Unleashing Thought Leadership from Subject Matter Experts

 Irene Etzkorn, Chief Clarity Officer

Irene Etzkorn, Chief Clarity Officer

Content, in the form of thought leadership, is a powerful differentiator for any company. The greater the parity of goods and services in an industry, the more critical it becomes. So, companies, in all fields, push their subject matter experts to write, speak and present their ideas. Some companies mandate contributions and make compliance a part of performance reviews—“the blog-a-month club”— while some cajole with the carrot of increased professional recognition and esteem. Yet, neither method is working since there is no CMO in the U.S. currently trying to turn off the gushing tap of high-quality content.

Every marketing department wants content on a regular basis, so why isn’t it flowing? Here are a few reasons along with some solutions:

1 - The most knowledgeable experts often have the most difficulty writing about their subject precisely because they are so close to it.

Sometimes, material is so specialized or experts are so used to speaking to other experts that they can’t convey their insights without falling back on arcane acronyms, jargon and “inside baseball” references. The result is an article that is “as dry as toast” with very limited readership.

Here, storytelling is critical to the solution. Have a professional communicator interview the expert in person, by phone or via Skype. This will naturally encourage the expert to describe topics and issues metaphorically to enhance the understanding of the interviewer. The professional interviewer/writer can then capture the nuggets of content and craft them into a more relatable, compelling narrative that will be of interest to a broad audience.

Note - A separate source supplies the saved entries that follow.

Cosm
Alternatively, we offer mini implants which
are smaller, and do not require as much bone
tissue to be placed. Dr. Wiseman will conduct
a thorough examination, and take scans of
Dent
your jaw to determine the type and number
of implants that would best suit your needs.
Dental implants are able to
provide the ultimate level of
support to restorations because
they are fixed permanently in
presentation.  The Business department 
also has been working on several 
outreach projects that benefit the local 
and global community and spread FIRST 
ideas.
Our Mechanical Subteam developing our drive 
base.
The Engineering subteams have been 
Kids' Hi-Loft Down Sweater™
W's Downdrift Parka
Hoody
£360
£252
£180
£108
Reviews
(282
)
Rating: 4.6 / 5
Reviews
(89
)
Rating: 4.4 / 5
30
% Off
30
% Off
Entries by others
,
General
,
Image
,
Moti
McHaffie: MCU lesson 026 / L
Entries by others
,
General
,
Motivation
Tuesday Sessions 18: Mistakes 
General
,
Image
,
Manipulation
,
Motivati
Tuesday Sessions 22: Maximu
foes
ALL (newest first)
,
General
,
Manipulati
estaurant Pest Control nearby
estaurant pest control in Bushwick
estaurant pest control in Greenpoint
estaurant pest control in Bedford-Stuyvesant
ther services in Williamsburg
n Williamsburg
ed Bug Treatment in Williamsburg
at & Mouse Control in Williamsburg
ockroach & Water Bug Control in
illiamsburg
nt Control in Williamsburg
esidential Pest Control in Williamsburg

2 - The very talents that make people experts in fields such as finance, engineering, medicine, architecture or aerospace are not naturally compatible with great writing.       

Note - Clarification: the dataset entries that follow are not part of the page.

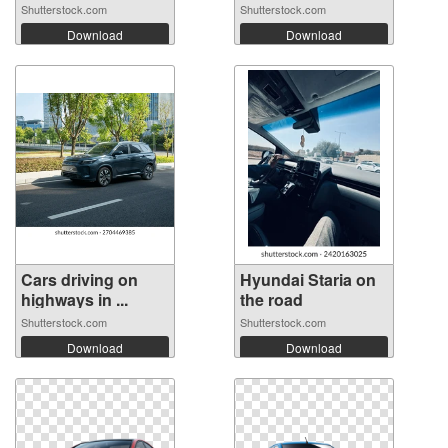
Shutterstock.com
Shutterstock.com
Download
Download
Cars driving on
Hyundai Staria on
highways in ...
the road
Shutterstock.com
Shutterstock.com
Download
Download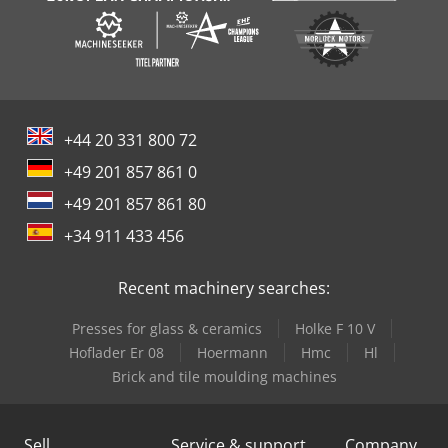
+44 20 331 800 72
+49 201 857 861 0
+49 201 857 861 80
+34 911 433 456
Recent machinery searches:
Presses for glass & ceramics
Holke F 10 V
Hoflader Er 08
Hoermann
Hmc
Hl
Brick and tile moulding machines
Sell
Service & support
Company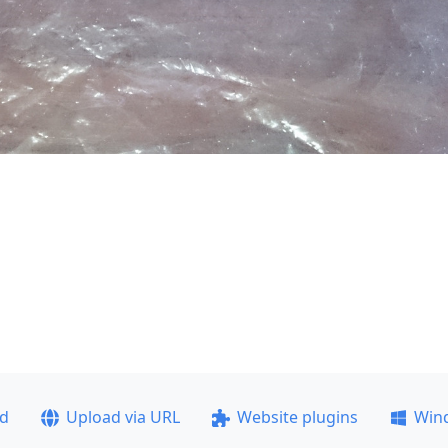
ad
Upload via URL
Website plugins
Win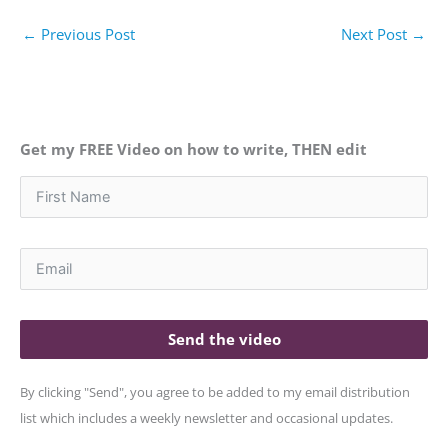
←
Previous Post
Next Post
→
Get my FREE Video on how to write, THEN edit
Send the video
By clicking "Send", you agree to be added to my email distribution
list which includes a weekly newsletter and occasional updates.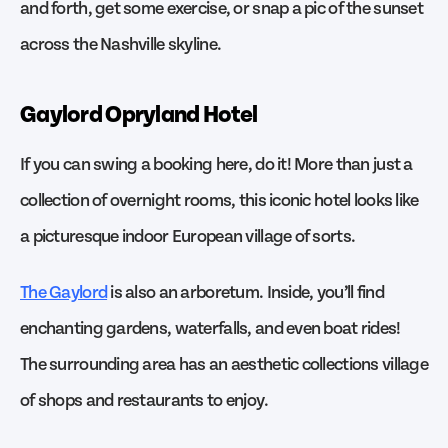
and forth, get some exercise, or snap a pic of the sunset
across the Nashville skyline.
Gaylord Opryland Hotel
If you can swing a booking here, do it! More than just a
collection of overnight rooms, this iconic hotel looks like
a picturesque indoor European village of sorts.
The Gaylord
is also an arboretum. Inside, you’ll find
enchanting gardens, waterfalls, and even boat rides!
The surrounding area has an aesthetic collections village
of shops and restaurants to enjoy.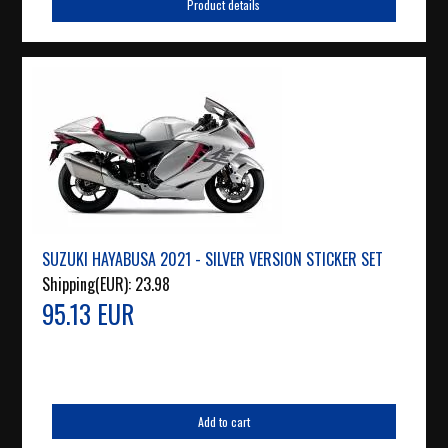
Product details
SUZUKI HAYABUSA 2021 - SILVER VERSION STICKER SET
Shipping(EUR):
23.98
95.13 EUR
Add to cart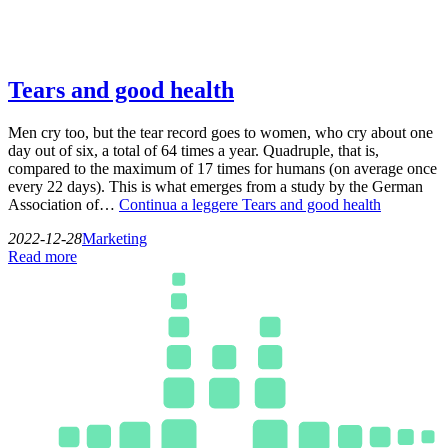
Tears and good health
Men cry too, but the tear record goes to women, who cry about one
day out of six, a total of 64 times a year. Quadruple, that is,
compared to the maximum of 17 times for humans (on average once
every 22 days). This is what emerges from a study by the German
Association of…
Continua a leggere
Tears and good health
2022-12-28
Marketing
Read more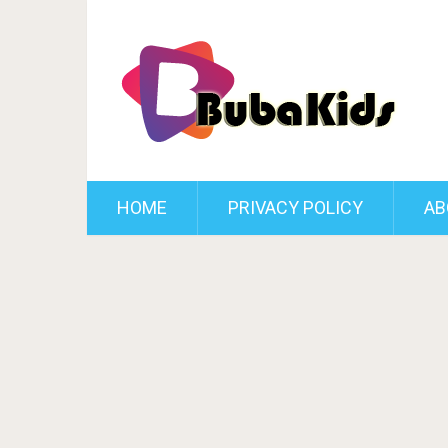
HOME
PRIVACY POLICY
AB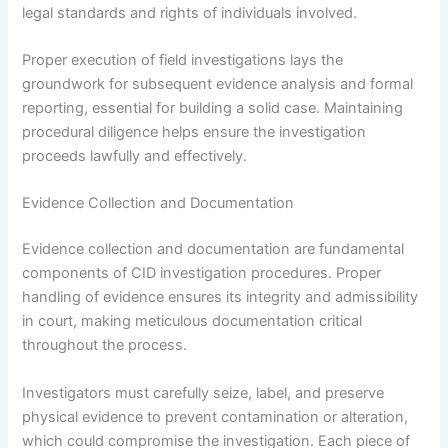
legal standards and rights of individuals involved.
Proper execution of field investigations lays the
groundwork for subsequent evidence analysis and formal
reporting, essential for building a solid case. Maintaining
procedural diligence helps ensure the investigation
proceeds lawfully and effectively.
Evidence Collection and Documentation
Evidence collection and documentation are fundamental
components of CID investigation procedures. Proper
handling of evidence ensures its integrity and admissibility
in court, making meticulous documentation critical
throughout the process.
Investigators must carefully seize, label, and preserve
physical evidence to prevent contamination or alteration,
which could compromise the investigation. Each piece of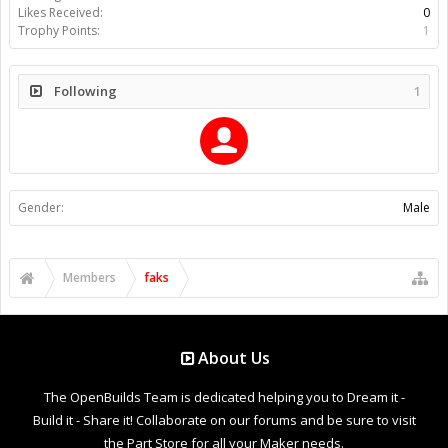
Likes Received:
0
Trophy Points:
1
Following
1
Gender:
Male
Members
faks
About Us
The OpenBuilds Team is dedicated helping you to Dream it -
Build it - Share it! Collaborate on our forums and be sure to visit
the Part Store for all your Maker needs.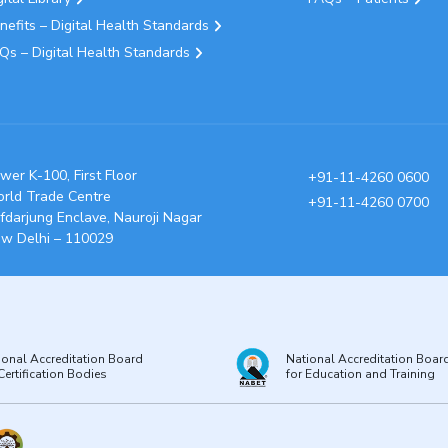
nefits – Digital Health Standards
Qs – Digital Health Standards
wer K-100, First Floor
+91-11-4260 0600
rld Trade Centre
+91-11-4260 0700
fdarjung Enclave, Nauroji Nagar
w Delhi – 110029
ional Accreditation Board
National Accreditation Boar
Certification Bodies
for Education and Training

In college, I double-majored in English and Biology so I do understand that art and science can co-exist in a person’s DNA. However, many view writing as painful, time-consuming, laborious and stressful. Rather than force experts to write, let them dictate articles into their computers. Speaking, rather than writing, comes easily to most people. Encourage them to avoid editing their dictation. The benefits are two-fold:  their speech will likely be less academic and they can quickly get their thoughts out. A professional writer/editor can then take the dictation and transform it into useful prose. This process also allows the subject matter expert to “edit” the writer’s copy when they submit it for validation—fulfilling everyone’s innate love of editing.

3 - Don’t assign topics; let experts choose their own.

Clear writing is a reflection of clear thinking. Assigning topics to people ensures lackluster writing because the author is often searching for something to say rather than sharing insights enthusiastically. By allowing the experts to generate the topic, they are more likely to provide valuable content, write quickly and engage readers.

4 - Focus on the benefits and make participation easy.

Commanding someone to write is much like advising carnivores to eat vegetables; begrudging, inconsistent compliance will be the result. Explaining the benefits of sharing thought leadership must be coupled with easy, accessible tools for compliance. Taking the drudgery out of writing by positioning it as “talking,” “explaining,” or “sharing,” and placing the burden of writing on professional writers, will produce more, high-quality content.

Irene Etzkorn is Chief Clarity Officer at Siegelvision and has 35 years of experience achieving breakthrough simplicity for a myriad of industries. She is also co-author of the book, Simple: Conquering the Crisis of Complexity.